I've had some requests to update some material about landspout tornadoes that used to be on an old web site of mine, which is the reason for this post.
A landspout tornado is a type of non-supercell tornado that can occur with a thunderstorm that doesn't have a rotating updraft detectible on radar (a mesocyclone). Because of this, warnings can't be issued for landspout tornadoes based on radar - they have to be reported by spotters and storm chasers, and there is no warning lead time. Thankfully, most landspout tornadoes are relatively weak, but on occasion they can become strong in the right setting.
How do landspout tornadoes form?
First, a sharp wind shift boundary must be present. That's what provides the vorticity (or 'spin') needed for the tornado, when the low-level wind shear that helps to generate supercell tornadoes is absent:
Second, instability (or CAPE - convective available potential energy) must be present along the boundary for a thunderstorm updraft to develop. In particular, CAPE in the lowest 3 km above ground helps because it can facilitate low-level stretching in updrafts along the boundary due to the instability being located closer to the ground.
Third, steep low-level lapse rates (a rapid drop off in temperature in the lowest few kilometers above ground due to strong daytime surface heating) can also help accelerate low-level air upward in updrafts, increasing low-level stretching.
Here's one example of these ingredients coming together in a setting that might generate and support landspout tornadoes, using SPC mesoanalysis page graphics:
If a thunderstorm updraft forms on a sharp boundary in such an environment with everything coming together just right (for example, the storm updraft must develop directly over the boundary and align properly with a small 'wiggle' or pocket of 'spin' on the boundary), the thunderstorm may then generate a landspout tornado through upward stretching of that 'spin':
Here's an example of a setting for landspout tornadoes that occurred on May 25, 2018 in both southern Minnesota (MN) and eastern Nebraska (NE). The surface map at early afternoon on 5/25/18 showed a relatively stationary wind shift boundary (thick brown dashed line) stretching from a low in southern MN into east-central NE:
SPC mesoanalysis graphics at early afternoon on 5/25/18 showed plentiful low-level instability (0-3 km CAPE, in red, 1st panel below) over southern MN near the surface low where a storm was developing on the boundary (light blue lines also show surface vorticity or 'spin' along this boundary).
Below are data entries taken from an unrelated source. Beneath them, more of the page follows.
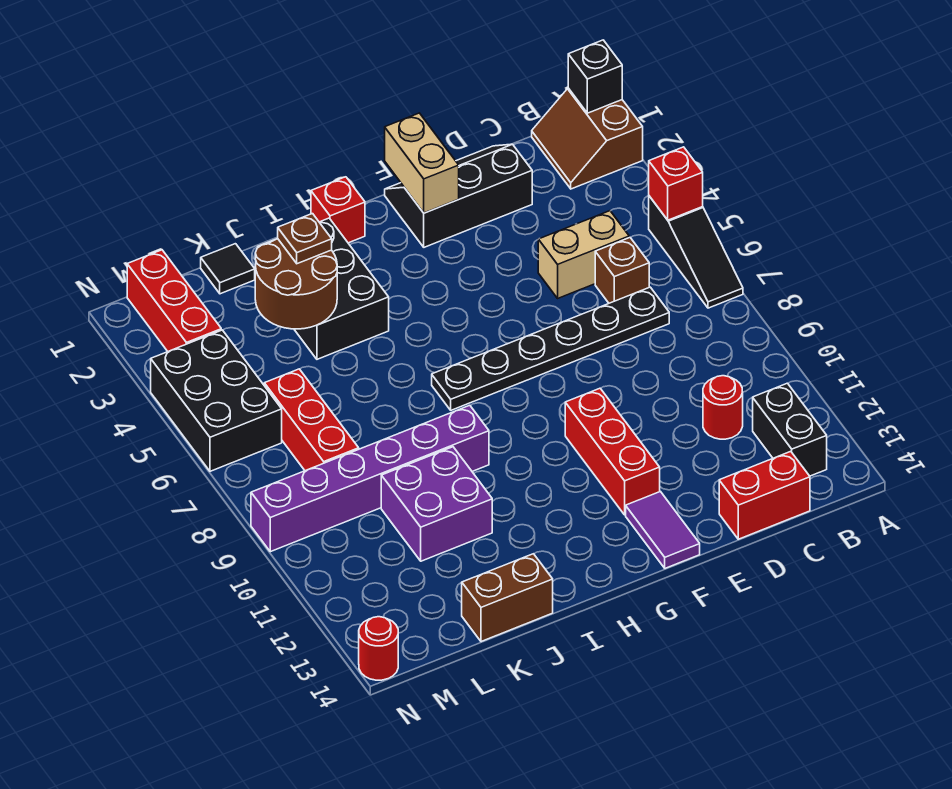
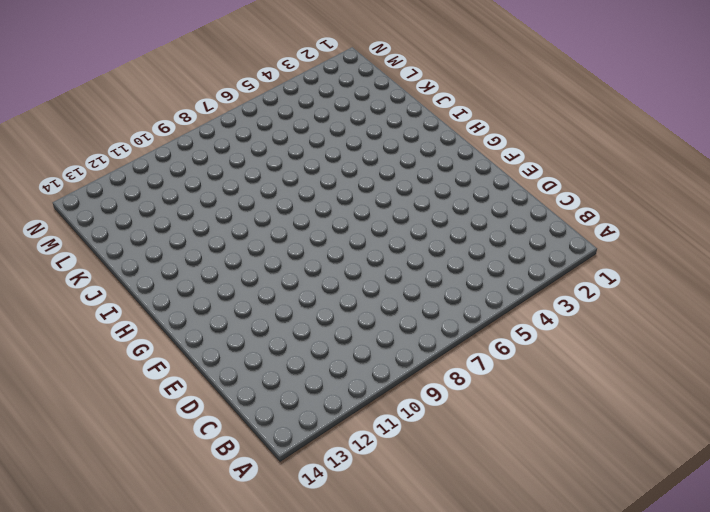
none -> brown slope A1:B2 level 1 top A
none -> black slope A5:A7 level 1 top 5
none -> black brick B12:B13 level 1

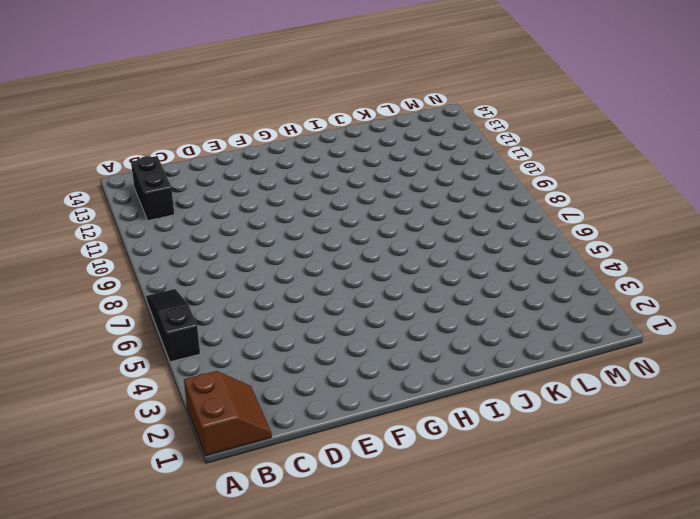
none -> tan brick C5:D5 level 1
none -> brown brick C6 level 1
none -> black plate C7:H7 level 1

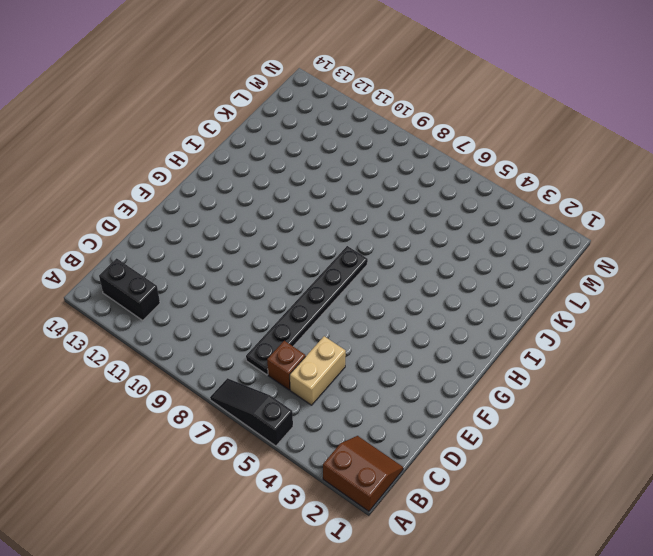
none -> red round brick C11 level 1
none -> red brick C14:D14 level 1
none -> black slope D1:F2 level 1 top 2

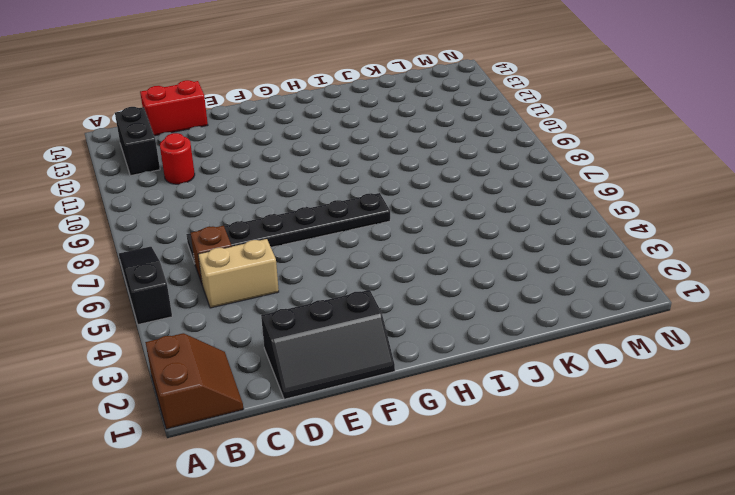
none -> red brick F10:F12 level 1
none -> purple tile F13:F14 level 1
none -> red brick H1 level 1

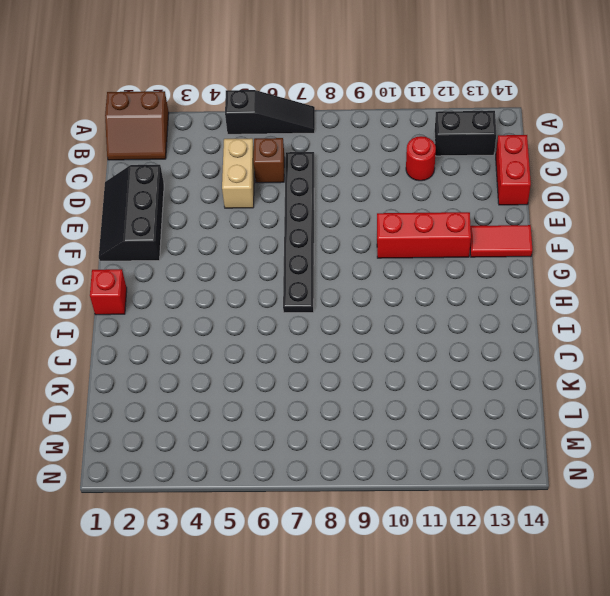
red tile F13:F14 level 1 -> purple tile F13:F14 level 1
none -> black brick I2:J4 level 1
none -> purple brick I9:N9 level 1
none -> purple brick J10:K11 level 1

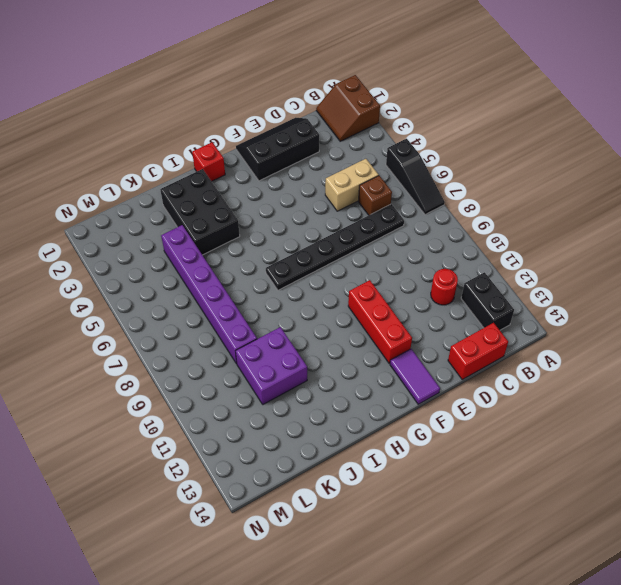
purple brick K4:K9 level 1 -> purple brick I9:N9 level 1
none -> brown brick J14:K14 level 1
none -> black tile K1 level 1
none -> red brick L6:L8 level 1

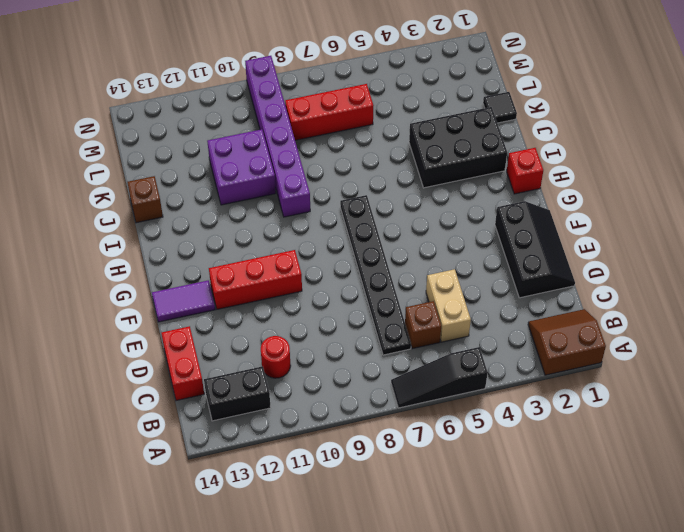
brown brick J14 level 1 -> brown brick J14:K14 level 1
none -> red brick M1:M3 level 1
none -> black brick M4:N6 level 1
none -> red round brick N14 level 1

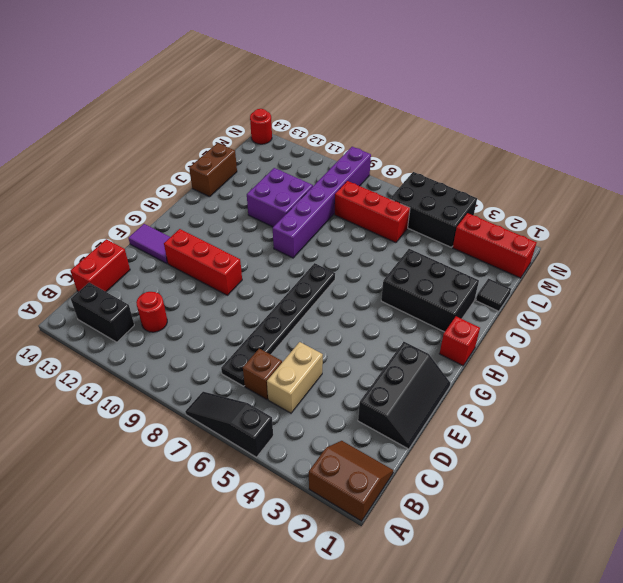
none -> black brick A1 level 2
none -> red brick A5 level 2
none -> tan brick F1:F2 level 2

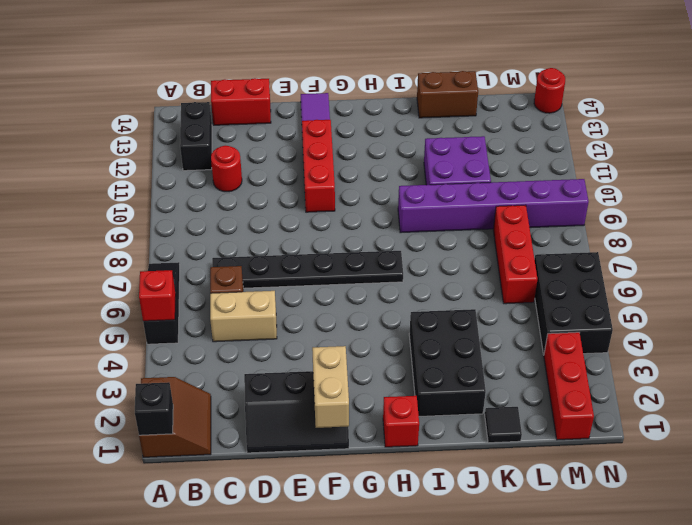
none -> brown round brick J3:K4 level 2
none -> brown plate J3 level 3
The 2nd panel below showed low-level lapse rates (0-3 km) to be steep over a large area, including all along the boundary, with lapse rates > 8.0 deg C shaded in orange:
Below is the developing storm on visible satellite (yellow arrow) at about 2 pm CDT. Less than an hour later, a landspout tornado developed on the southwest edge of this new storm (photos also below):
From the 5/25/18 surface and SPC graphics up above, notice that all of the ingredients listed earlier for supporting landspout tornadoes (boundary, instability, steep low-level lapse rates) were present in this case, increasing the possibility of a landspout tornado _if_ the storm aligned properly with the boundary and the 'spin' along it.
Later in the afternoon, other storms developed southwestward on the wind shift boundary over Iowa and Nebraska. After 5 pm CDT, a small high-based storm on the boundary over northeast/east-central NE (yellow arrow in satellite photo below) apparently "phased' with the boundary enough to produce yet another landspout tornado (see photos below):
As can be seen from the satellite photo, there were _many_ storms that developed along the boundary by late afternoon, but only _one_ of the Nebraska storms produced a tornado. This certainly highlights that landspout tornadoes are not really forecast-able in advance. A meteorologist can only note that ingredients possibly supportive of landspout tornadoes (the boundary, instability, low-level lapse rates) appear to be coming together in an area, so that reports of such tornadoes are not a surprise and can be warned immediately when spotted.
Here are a few landspout tornado cases I've posted about on my blog:
June 21, 2020 landspout tornado in northwest Kansas
April 17, 2019 landspout tornadoes in Oklahoma, Kansas, and Texas
May 19, 2012 non-supercell tornado outbreak in southern Kansas
And, for more technical reference, here are some papers that discuss landspout tornadoes:
Non-supercell tornadoes (Wakimoto and Wilson 1989)
Tornadoes in non-mesocyclone environments with pre-existing vertical vorticity along convergence boundaries (Caruso and Davies 2005)
Tornadoes in environments with small helicity and/or high LCL heights (Davies 2006)
It is also important to recognize that there are some cases where both non-supercell and supercell processes appear to be at work, particularly when winds aloft are strong enough to support and organize storms into supercells while ingredients related to landspout tornadoes are also present. This is particularly true in the High Plains of the U.S., and such "hybrid" events are difficult to categorize. Here are a couple examples:
June 29, 2019 long-lived tornado in southwest South Dakota
June 6, 2018 large and long-lived tornado near Laramie, Wyoming
Hopefully, this short discussion will help those interested in understanding some of the important factors and ingredients that contribute to landspout tornadoes.